La llegada de la primavera está siempre pintada de expectativa y alegría por el inicio de un nuevo ciclo. Dejamos atrás la temporada en la que nos resguardamos del frío con una cobija y un libro, mientras tomamos un chocolate caliente y admiramos un paisaje natural más ralentizado. El invierno es una época de conservación, reflexión y cuidado personal. Sin embargo, con el cambio de temperatura, los animales y las plantas despiertan poco a poco; y de esa misma manera, nuestras ganas de salir a respirar el aire tibio y a recibir la luz del sol. 

Protips para una dieta de primavera-verano - butterfly-siting-vibrant-flower-1
Foto: Freepik

Junto con estos cambios, debemos también hacer modificaciones en nuestra dieta que nos permitan seguir el ritmo y cubrir nuestra ingesta óptima de nutrientes.

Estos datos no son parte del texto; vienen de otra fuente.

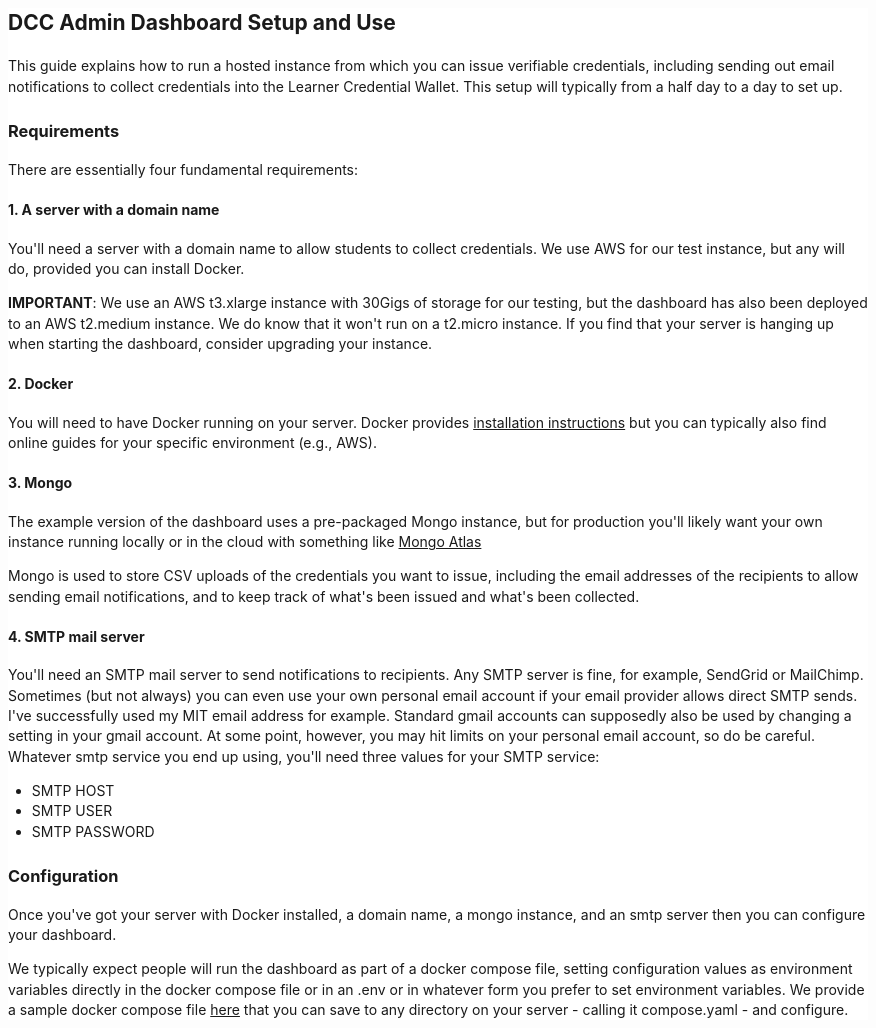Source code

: ## DCC Admin Dashboard Setup and Use

This guide explains how to run a hosted instance from which you can issue verifiable credentials, including sending out email notifications to collect credentials
into the Learner Credential Wallet. This setup will typically from a half day to a day to set up.

### Requirements

There are essentially four fundamental requirements:

#### 1. A server with a domain name

You'll need a server with a domain name to allow students to collect credentials. We use AWS for our test instance, but any will do, provided you can install Docker.

**IMPORTANT**: We use an AWS t3.xlarge instance with 30Gigs of storage for our testing, but the dashboard has also been deployed to an AWS t2.medium instance. We do know that it won't run on a t2.micro instance. If you find that your server is hanging up when starting the dashboard, consider upgrading your instance.

#### 2. Docker

You will need to have Docker running on your server. Docker provides [installation instructions](https://docs.docker.com/engine/install/) but you can typically also find online guides for your specific environment (e.g., AWS).

#### 3. Mongo

The example version of the dashboard uses a pre-packaged Mongo instance, but for production you'll likely want your own instance running locally or in the cloud with something like [Mongo Atlas](https://www.mongodb.com/products/platform/atlas-database)

Mongo is used to store CSV uploads of the credentials you want to issue, including the email addresses of the recipients to allow sending email notifications, and to keep track of what's been issued and what's been collected.

#### 4. SMTP mail server

You'll need an SMTP mail server to send notifications to recipients. Any SMTP server is fine, for example, SendGrid or MailChimp. Sometimes (but not always) you can even use your own personal email account if your email provider allows direct SMTP sends. I've successfully used my MIT email address for example. Standard gmail accounts can supposedly also be used by changing a setting in your gmail account. At some point, however, you may hit limits on your personal email account, so do be careful. Whatever smtp service you end up using, you'll need three values for your SMTP service:

-   SMTP HOST
-   SMTP USER
-   SMTP PASSWORD

### Configuration

Once you've got your server with Docker installed, a domain name, a mongo instance, and an smtp server then you can configure your dashboard.

We typically expect people will run the dashboard as part of a docker compose file, setting configuration values as environment variables directly in the docker compose file or in an .env or in whatever form you prefer to set environment variables. We provide a sample docker compose file [here](https://github.com/digitalcredentials/docs/blob/main/deployment-guide/docker-compose-files/dashboard-dns-compose.yaml) that you can save to any directory on your server - calling it compose.yaml - and configure.
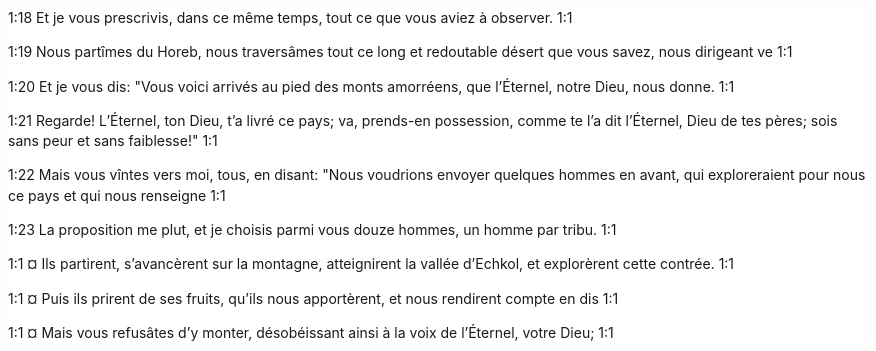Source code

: <span class="marginnote nb" label="1:18" name="1:18">1:18</span><span style="display:none">¤1:18¤</span>
 Et je vous prescrivis, dans ce même temps, tout ce que vous aviez à observer.
<span class="marginnote nb" label="1:1" name="1:1">1:1</span><span style="display:none">¤1:1¤</span>

<span class="marginnote nb" label="1:19" name="1:19">1:19</span><span style="display:none">¤1:19¤</span>
 Nous partîmes du Horeb, nous traversâmes tout ce long et redoutable désert que vous savez, nous dirigeant ve
<span class="marginnote nb" label="1:1" name="1:1">1:1</span><span style="display:none">¤1:1¤</span>

<span class="marginnote nb" label="1:20" name="1:20">1:20</span><span style="display:none">¤1:20¤</span>
 Et je vous dis: "Vous voici arrivés au pied des monts amorréens, que l’Éternel, notre Dieu, nous donne.
<span class="marginnote nb" label="1:1" name="1:1">1:1</span><span style="display:none">¤1:1¤</span>

<span class="marginnote nb" label="1:21" name="1:21">1:21</span><span style="display:none">¤1:21¤</span>
 Regarde! L’Éternel, ton Dieu, t’a livré ce pays; va, prends-en possession, comme te l’a dit l’Éternel, Dieu de tes pères; sois sans peur et sans faiblesse!"
<span class="marginnote nb" label="1:1" name="1:1">1:1</span><span style="display:none">¤1:1¤</span>

<span class="marginnote nb" label="1:22" name="1:22">1:22</span><span style="display:none">¤1:22¤</span>
 Mais vous vîntes vers moi, tous, en disant: "Nous voudrions envoyer quelques hommes en avant, qui exploreraient pour nous ce pays et qui nous renseigne
<span class="marginnote nb" label="1:1" name="1:1">1:1</span><span style="display:none">¤1:1¤</span>

<span class="marginnote nb" label="1:23" name="1:23">1:23</span><span style="display:none">¤1:23¤</span>
 La proposition me plut, et je choisis parmi vous douze hommes, un homme par tribu.
<span class="marginnote nb" label="1:1" name="1:1">1:1</span><span style="display:none">¤1:1¤</span>

<span class="marginnote nb" label="1:1" name="1:1">1:1</span><span style="display:none">¤1:1¤</span>
¤ Ils partirent, s’avancèrent sur la montagne, atteignirent la vallée d’Echkol, et explorèrent cette contrée.
<span class="marginnote nb" label="1:1" name="1:1">1:1</span><span style="display:none">¤1:1¤</span>

<span class="marginnote nb" label="1:1" name="1:1">1:1</span><span style="display:none">¤1:1¤</span>
¤ Puis ils prirent de ses fruits, qu’ils nous apportèrent, et nous rendirent compte en dis
<span class="marginnote nb" label="1:1" name="1:1">1:1</span><span style="display:none">¤1:1¤</span>

<span class="marginnote nb" label="1:1" name="1:1">1:1</span><span style="display:none">¤1:1¤</span>
¤ Mais vous refusâtes d’y monter, désobéissant ainsi à la voix de l’Éternel, votre Dieu;
<span class="marginnote nb" label="1:1" name="1:1">1:1</span><span style="display:none">¤1:1¤</span>
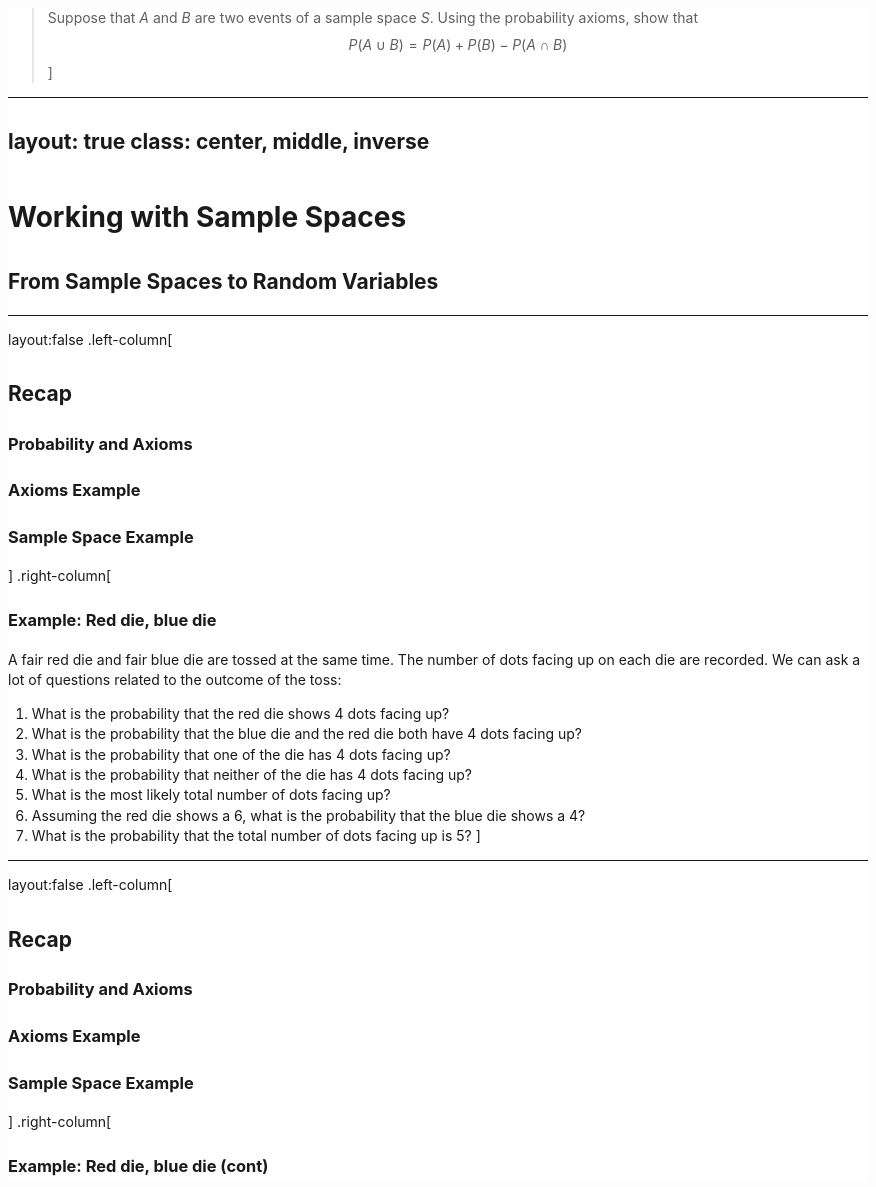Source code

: > Suppose that $A$ and $B$ are two events of a sample space $S$. Using the probability axioms, show that $$ P(A \cup B) = P(A) + P(B) - P(A \cap B) $$
]
---
layout: true
class: center, middle, inverse
---
# Working with Sample Spaces
## From Sample Spaces to Random Variables
---
layout:false
.left-column[
## Recap 
### Probability and Axioms 
### Axioms Example
### Sample Space Example
]
.right-column[
### Example: Red die, blue die
A fair red die and fair blue die are tossed at the same time. The number of dots facing up on each die are recorded. We can ask a lot of questions related to the outcome of the toss:

1. What is the probability that the red die shows 4 dots facing up?
2. What is the probability that the blue die and the red die both have 4 dots facing up?
3. What is the probability that one of the die has 4 dots facing up?
4. What is the probability that neither of the die has 4 dots facing up?
5. What is the most likely total number of dots facing up?
6. Assuming the red die shows a 6, what is the probability that the blue die shows a 4?
7. What is the probability that the total number of dots facing up is 5?
]
---
layout:false
.left-column[
## Recap 
### Probability and Axioms 
### Axioms Example
### Sample Space Example
]
.right-column[
### Example: Red die, blue die (cont)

Por ello, ahora te compartimos 3 protips para una dieta saludable en esta temporada de primavera-verano.

1. Consume más líquidos

Una de las claves indispensables para sentirse bien en la temporada de calor es cumplir con el requerimiento adecuado de líquidos, especialmente de agua natural. Como es bien sabido, el cuerpo humano está compuesto en su mayoría por agua entre 50 y 70%, dependiendo del sexo de la persona; y es de suma importancia, ya que el agua es fundamental para el transporte de nutrientes, la regulación de la temperatura corporal, la lubricación de las articulaciones, la eliminación de desechos, así como para el mantenimiento de la salud natural de la piel. 

Es recomendable que un adulto consuma de 1.5 a 2 litros de agua al día (y no, las 18 tazas de café que te tomas en la oficina no cuentan como agua, ya que el café es diurético y hace que vayas más al baño). Sin embargo, si no eres fan de cargar con tu termo, puedes también intercalar el agua natural con agua mineral con sabores artificiales, siempre y cuando sean bebidas sin azúcar.

2. Métele color a tu plato

En la mayor parte del planeta, esta temporada es ideal para cosechar todo tipo de frutas y verduras, por lo que no te costará mucho encontrar platillos que las incluyan a montones. Una de las ventajas de este grupo de alimentos es que precisamente contiene gran cantidad de agua y fibra, lo que te permitirá tener un sistema digestivo óptimo y mayor energía durante el día. Puedes ponerte creativo y hacer paletas congeladas de sandía o mango con chamoy y chile piquín, así tendrás un snack saludable para lidiar con los antojos de media tarde y, de paso, amortiguas el calor.

3. Pasa menos tiempo en la cocina

Este aspecto suele ser ignorado por muchas personas, pero también es muy importante. Durante el otoño y el invierno, nuestro cuerpo necesita más calorías y se nos antojan más platillos calientitos llenos de sabores que nos apapachan el alma; sin embargo, la primavera se trata de tomar los alimentos tal cual la naturaleza nos los regala. Elige comer ensaladas frescas, pasta fría con vegetales ligeramente cocidos y bowls de yogurt con fruta. Aprovecha el momento para salir un poco de la cocina y tómate ese tiempo extra para observar el florecimiento de la temporada.

Y lo más importante: la primavera nos recuerda que sin importar qué tan difícil hayan sido los meses pasados, todo se renueva. Esta época del año nos enseña que la vista debe ir siempre al frente, que no todo lo que se seca muere y que la vida sigue aquí para regalarnos las más hermosas de las flores y los colores más alegres.